Pay-if-you-can meal service faces 'most challenging year yet'
DeKALB – Feed’em Soup co-founder Collin Bredeson knows what it is like to go hungry.
“My mom and my stepdad got divorced and we had a tumultuous few months until we got settled,” he recalled.
During those months, he and his mother slept in her car, or on the sofas of friends when they could. They also relied on food kitchens for many of their meals – an experience that Bredeson found to be mostly unpleasant.
“I did not want that when we started this,” Bredeson said.
The experience of Bredeson, who now lives in Florida, played a large part in the creation of the unique “dining room” experience he and his co-founders created when they started to organize Feed’em Soup in a Sycamore apartment in 2010. Since then, the DeKalb nonprofit organization has moved from serving in a church basement to its own location, grown considerably and now serves about 250-300 meals on Wednesday nights.
For two years, Feed’em Soup has served meals twice a month. This month, the group began offering weekly meals. It hopes to offer twice-weekly meals by the end of the year. Meals are offered to everyone in the community regardless of ability to pay. Diners discreetly pay what they can when they can.
“Some people don’t understand the pay-what-you-can model, but a lot of people want to be able to pay what they can when they can,” executive director Derek Gibbs said. “Sometimes it’s only 30 cents, but they are proud that they can give that 30 cents.”
In 2012, the group expanded its volunteer base and upgraded most of its kitchen appliances. Part of the reason it has been able to expand its service is because of a new relationship with Northern Illinois Food Bank, which provides low-cost bulk food to nonprofit organizations fighting hunger.
However, the group will likely face growing pains in 2013. For more than a year, Feed’em Soup has shared the space – and the rent and utility bills – at 122 S. First St. in DeKalb with The Church of DeKalb.
The Church has also grown considerably in that time and may be moving out of the building, shifting all of the First Street location’s rent and utility expenses to Feed’em Soup. The Church plans to buy a vacant church building at the corner of Fifth Street and Fisk Avenue in DeKalb.
“We are trying to do some fundraising and networking to be able to purchase the church.
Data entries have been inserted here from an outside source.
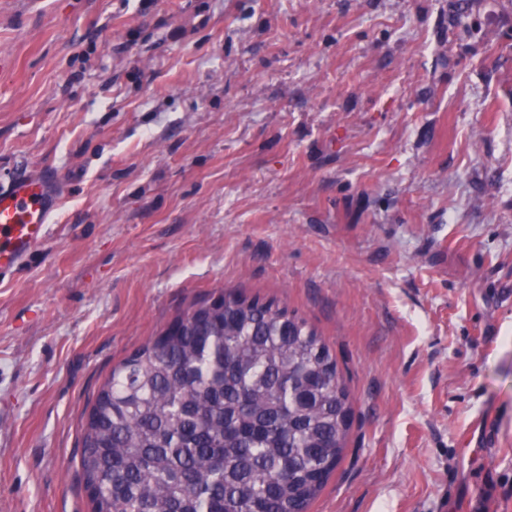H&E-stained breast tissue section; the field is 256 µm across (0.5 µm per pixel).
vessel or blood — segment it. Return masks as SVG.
<instances>
[{"instance_id":"vessel-or-blood-1","label":"vessel or blood","mask_w":512,"mask_h":512,"mask_svg":"<svg viewBox=\"0 0 512 512\" xmlns=\"http://www.w3.org/2000/svg\"><path fill=\"white\" fill-rule=\"evenodd\" d=\"M58 202V184L48 176L15 173L0 187V273L17 268L40 242Z\"/></svg>"}]
</instances>
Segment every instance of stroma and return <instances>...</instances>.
Returning <instances> with one entry per match:
<instances>
[{"label": "stroma", "mask_w": 512, "mask_h": 512, "mask_svg": "<svg viewBox=\"0 0 512 512\" xmlns=\"http://www.w3.org/2000/svg\"><path fill=\"white\" fill-rule=\"evenodd\" d=\"M0 512H92L113 366L224 289L335 354L310 512H512V0H0ZM58 202V184L48 176L15 173L0 187V273L17 268L40 242Z\"/></svg>", "instance_id": "stroma-1"}]
</instances>
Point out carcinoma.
<instances>
[{
    "mask_svg": "<svg viewBox=\"0 0 512 512\" xmlns=\"http://www.w3.org/2000/svg\"><path fill=\"white\" fill-rule=\"evenodd\" d=\"M116 367L82 435L94 512H308L353 408L307 321L273 300L194 302Z\"/></svg>",
    "mask_w": 512,
    "mask_h": 512,
    "instance_id": "carcinoma-1",
    "label": "carcinoma"
}]
</instances>
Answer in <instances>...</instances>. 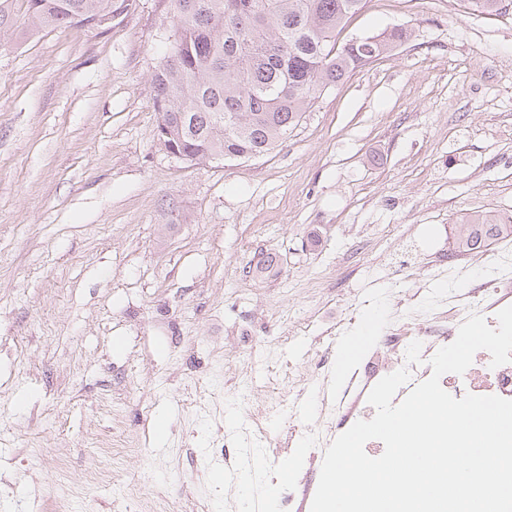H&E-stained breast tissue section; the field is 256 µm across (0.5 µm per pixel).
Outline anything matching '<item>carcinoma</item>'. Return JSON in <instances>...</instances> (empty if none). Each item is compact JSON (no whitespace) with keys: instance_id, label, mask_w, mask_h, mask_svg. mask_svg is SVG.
<instances>
[{"instance_id":"1","label":"carcinoma","mask_w":512,"mask_h":512,"mask_svg":"<svg viewBox=\"0 0 512 512\" xmlns=\"http://www.w3.org/2000/svg\"><path fill=\"white\" fill-rule=\"evenodd\" d=\"M179 24L151 80L166 140L208 161L268 154L326 89L404 43L394 27L368 42L337 44L366 0H159ZM487 15L506 0H464ZM127 0H27L31 33L95 21ZM512 236V218L489 212L455 227L453 248Z\"/></svg>"}]
</instances>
Our hope is to be in there for Easter,” said Jamie Page, lead pastor for The Church in DeKalb. Easter will be on Sunday, March 31 this year.
“2013 will be the most challenging year yet for Feed’em,” Gibbs said.
In response, Feed’em Soup has started offering late-night meals from 9 p.m. to 3 a.m. on Thursday, Friday and Saturday nights.
Like the Wednesday night meals, the “Feed’em – After Dark” meals are mostly prepared and served by a small army of volunteers. However, unlike the “pay what you can, if you can” Wednesday night meals, the late-night meals of sliders and other appetizers are offered at a fixed menu price.
“It’ll be tough, but we’re ready to put in the hard work to keep our doors open and serve our community,” Gibbs said. “We hope our after dark service will help to cover some of that cost.”
Feed’em Soup also has several fundraisers planned to bolster its operations. Its second annual all-you-can-eat pancake dinner will be on Friday, Feb. 15 and an all-you-can-eat spaghetti dinner will be on Friday, April 5.
Chef Alex Smith plans the Wednesday night meals, the fundraisers, and the “Feed’em – After Dark” meals, sometimes up to six months in advance.
“The (menus) we do are partly based on seasonality, and part is affordability and part is what we have on hand,” Smith said.
“Alex cooks as much as he can from scratch and makes meals that people would want to pay for if they were able to,” Gibbs said.
Regardless of what is on the menu, Jack Reisch of DeKalb rarely misses a Wednesday night meal.
“I’m an old senior who walks with a limp,” Reisch said. “I don’t have enough money to get my car repaired so I rely on the bus.”
When asked what his favorite meal was at Feed’em Soup, his answer was both practical and poignant.
“I think my favorite meal is my last meal because it keeps me going,” Reisch said.